Harpers Farm Rd --> Columbia Mall
Edges created from Trip 5
Lotte Plaza --> Columbia Mall
The only thing that a topological sorting ensures is
for every directed edge uv from vertex u to vertex v, u comes before v in the ordering
That means that there are multiple valid orderings, but only one is the actual correct one that I want(but there is no way for me to progromatically choose this one over other valid orderings, at least not that I can think of).
A valid ordering might be (this is also the correct one):
Lotte Plaza,
Cedar Lane
Gray Star
...
Columbia Mall
or even
Cedar Lane
Gray Star
...
Lotte Plaza
Columbia Mall
As you can see, according to a topological sort, both of these are valid, but only one of them is the one I want.

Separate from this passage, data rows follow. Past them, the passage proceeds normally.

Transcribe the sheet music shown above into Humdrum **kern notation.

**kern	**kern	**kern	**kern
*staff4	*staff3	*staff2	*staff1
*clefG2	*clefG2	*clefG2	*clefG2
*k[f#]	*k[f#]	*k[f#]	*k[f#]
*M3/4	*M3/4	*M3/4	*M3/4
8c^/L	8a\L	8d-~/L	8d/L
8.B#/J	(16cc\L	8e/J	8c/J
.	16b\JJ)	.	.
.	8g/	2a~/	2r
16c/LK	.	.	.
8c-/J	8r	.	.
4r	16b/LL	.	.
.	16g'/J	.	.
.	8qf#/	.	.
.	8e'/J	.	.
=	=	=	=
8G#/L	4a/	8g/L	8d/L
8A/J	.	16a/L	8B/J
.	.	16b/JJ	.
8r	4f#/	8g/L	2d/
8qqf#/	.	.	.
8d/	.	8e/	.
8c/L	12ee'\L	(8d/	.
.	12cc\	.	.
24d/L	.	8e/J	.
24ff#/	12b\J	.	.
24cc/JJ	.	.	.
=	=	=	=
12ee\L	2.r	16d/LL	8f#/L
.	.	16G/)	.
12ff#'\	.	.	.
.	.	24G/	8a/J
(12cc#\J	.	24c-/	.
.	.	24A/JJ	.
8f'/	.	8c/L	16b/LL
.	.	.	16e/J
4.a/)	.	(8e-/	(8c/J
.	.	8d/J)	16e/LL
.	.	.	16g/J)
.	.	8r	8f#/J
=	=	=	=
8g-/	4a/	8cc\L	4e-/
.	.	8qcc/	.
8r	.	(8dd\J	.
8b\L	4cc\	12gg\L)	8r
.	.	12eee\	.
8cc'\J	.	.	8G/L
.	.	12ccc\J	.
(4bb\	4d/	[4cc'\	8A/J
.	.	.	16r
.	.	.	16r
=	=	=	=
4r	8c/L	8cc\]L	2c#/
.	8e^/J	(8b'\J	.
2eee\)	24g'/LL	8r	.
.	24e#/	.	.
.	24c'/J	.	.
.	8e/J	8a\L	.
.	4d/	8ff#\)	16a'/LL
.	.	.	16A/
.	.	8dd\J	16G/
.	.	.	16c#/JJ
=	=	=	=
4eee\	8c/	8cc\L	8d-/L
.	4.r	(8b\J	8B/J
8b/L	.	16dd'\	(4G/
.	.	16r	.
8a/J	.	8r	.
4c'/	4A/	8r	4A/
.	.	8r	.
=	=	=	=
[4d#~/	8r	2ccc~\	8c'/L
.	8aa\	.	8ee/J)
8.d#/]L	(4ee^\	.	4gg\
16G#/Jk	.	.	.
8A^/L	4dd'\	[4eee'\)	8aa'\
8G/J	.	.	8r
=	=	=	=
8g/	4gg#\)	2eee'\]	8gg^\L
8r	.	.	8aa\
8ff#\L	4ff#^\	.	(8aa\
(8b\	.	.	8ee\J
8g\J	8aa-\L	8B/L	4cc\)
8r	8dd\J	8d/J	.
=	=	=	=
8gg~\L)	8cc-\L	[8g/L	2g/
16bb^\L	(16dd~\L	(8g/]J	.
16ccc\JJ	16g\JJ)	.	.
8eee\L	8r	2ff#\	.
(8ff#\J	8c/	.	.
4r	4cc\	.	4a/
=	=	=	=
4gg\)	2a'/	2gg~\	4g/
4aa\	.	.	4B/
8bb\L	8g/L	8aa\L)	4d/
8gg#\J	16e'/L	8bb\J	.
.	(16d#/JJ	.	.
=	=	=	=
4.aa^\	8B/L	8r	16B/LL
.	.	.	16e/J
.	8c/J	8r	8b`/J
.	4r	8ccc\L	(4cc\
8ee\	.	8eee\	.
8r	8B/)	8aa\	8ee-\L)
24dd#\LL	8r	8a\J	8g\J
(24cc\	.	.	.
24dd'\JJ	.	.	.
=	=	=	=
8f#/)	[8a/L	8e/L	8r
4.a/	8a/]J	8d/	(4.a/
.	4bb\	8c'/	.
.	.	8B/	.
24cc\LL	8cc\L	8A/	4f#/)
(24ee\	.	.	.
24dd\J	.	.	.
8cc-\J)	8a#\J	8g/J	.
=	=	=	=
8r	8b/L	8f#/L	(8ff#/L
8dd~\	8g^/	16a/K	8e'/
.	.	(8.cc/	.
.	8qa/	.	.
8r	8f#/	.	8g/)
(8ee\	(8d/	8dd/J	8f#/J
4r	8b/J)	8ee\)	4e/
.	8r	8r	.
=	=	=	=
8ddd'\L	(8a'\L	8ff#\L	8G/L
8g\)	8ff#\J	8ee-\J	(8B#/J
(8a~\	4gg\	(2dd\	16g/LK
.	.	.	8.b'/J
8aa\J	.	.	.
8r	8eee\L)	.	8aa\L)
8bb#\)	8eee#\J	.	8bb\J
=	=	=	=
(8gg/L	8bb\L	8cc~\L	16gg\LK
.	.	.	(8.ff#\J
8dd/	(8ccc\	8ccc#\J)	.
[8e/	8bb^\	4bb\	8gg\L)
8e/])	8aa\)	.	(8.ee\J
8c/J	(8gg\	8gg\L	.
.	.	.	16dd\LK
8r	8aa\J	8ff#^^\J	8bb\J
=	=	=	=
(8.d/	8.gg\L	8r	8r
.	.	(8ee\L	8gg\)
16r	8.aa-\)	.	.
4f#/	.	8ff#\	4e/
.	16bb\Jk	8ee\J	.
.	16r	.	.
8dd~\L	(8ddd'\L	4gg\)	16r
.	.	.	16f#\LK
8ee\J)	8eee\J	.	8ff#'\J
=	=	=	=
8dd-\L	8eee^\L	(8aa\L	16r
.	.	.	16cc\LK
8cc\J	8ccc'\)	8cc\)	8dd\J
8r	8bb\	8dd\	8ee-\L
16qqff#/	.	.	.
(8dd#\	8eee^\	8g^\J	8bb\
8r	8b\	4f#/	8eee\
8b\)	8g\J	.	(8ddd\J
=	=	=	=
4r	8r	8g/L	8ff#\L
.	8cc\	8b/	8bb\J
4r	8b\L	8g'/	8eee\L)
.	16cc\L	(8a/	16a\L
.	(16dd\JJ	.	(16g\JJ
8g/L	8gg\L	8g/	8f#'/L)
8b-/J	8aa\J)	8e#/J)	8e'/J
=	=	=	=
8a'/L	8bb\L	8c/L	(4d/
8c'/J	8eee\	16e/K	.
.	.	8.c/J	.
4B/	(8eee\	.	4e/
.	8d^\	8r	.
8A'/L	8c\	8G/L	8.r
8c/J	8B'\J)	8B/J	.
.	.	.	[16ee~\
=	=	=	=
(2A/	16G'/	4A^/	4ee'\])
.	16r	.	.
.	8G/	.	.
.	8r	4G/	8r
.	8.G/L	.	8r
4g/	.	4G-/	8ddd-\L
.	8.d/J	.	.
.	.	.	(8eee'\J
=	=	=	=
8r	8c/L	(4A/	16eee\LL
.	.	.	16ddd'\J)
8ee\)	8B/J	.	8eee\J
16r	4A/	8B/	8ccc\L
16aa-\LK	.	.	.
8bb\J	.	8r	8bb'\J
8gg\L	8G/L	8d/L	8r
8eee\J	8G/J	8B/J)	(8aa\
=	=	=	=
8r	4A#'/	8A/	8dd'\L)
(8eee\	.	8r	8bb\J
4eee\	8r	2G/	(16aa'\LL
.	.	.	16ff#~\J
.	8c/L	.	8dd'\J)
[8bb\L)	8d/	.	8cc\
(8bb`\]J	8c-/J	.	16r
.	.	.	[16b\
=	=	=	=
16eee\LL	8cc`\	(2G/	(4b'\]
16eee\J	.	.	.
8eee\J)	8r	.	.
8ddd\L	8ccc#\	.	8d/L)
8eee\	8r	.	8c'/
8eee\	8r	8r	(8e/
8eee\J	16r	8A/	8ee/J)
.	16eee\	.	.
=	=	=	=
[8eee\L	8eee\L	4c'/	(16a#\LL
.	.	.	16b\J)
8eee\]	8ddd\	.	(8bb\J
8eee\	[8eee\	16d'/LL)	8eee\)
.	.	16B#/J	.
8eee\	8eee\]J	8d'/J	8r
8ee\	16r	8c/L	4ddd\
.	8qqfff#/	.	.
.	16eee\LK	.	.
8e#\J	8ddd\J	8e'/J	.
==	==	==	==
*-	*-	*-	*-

I cannot think of a way to consistently choose the correct sequence based upon the data provided by the GTFS feed.
Please let me know if I am looking at this the wrong way.
You could construct a directed graph (DAG) where each stop belonging to a route is a node and each transition between two stops in a trip is an edge. Then, you could perform a topological sorting of the graph (http://en.wikipedia.org/wiki/Topological_sorting) to get an ordering of the stops. Note that topological sorting only works for graphs that have no cycles, but some trips do in fact have cycles, so you would not want to add an edge if it created a cycle.
This happens to be the algorithm used by the OneBusAway application suite for ordering stops: https://github.com/OneBusAway/onebusaway-application-modules/blob/master/onebusaway-transit-data-federation/src/main/java/org/onebusaway/transit_data_federation/impl/beans/RouteBeanServiceImpl.java#L281
Note that sometimes routes will have forks or branches, where there are two sets of stops (one for each branch) that don't interact with each other. A naive topological sort might arbitrarily interleave these stops, but the OBA code uses the following two heuristics to get a more natural ordering:
1) Group stops in the same branch together.
2) When ordering two branches relative to each other, put the branch closer in distance to the branch point first.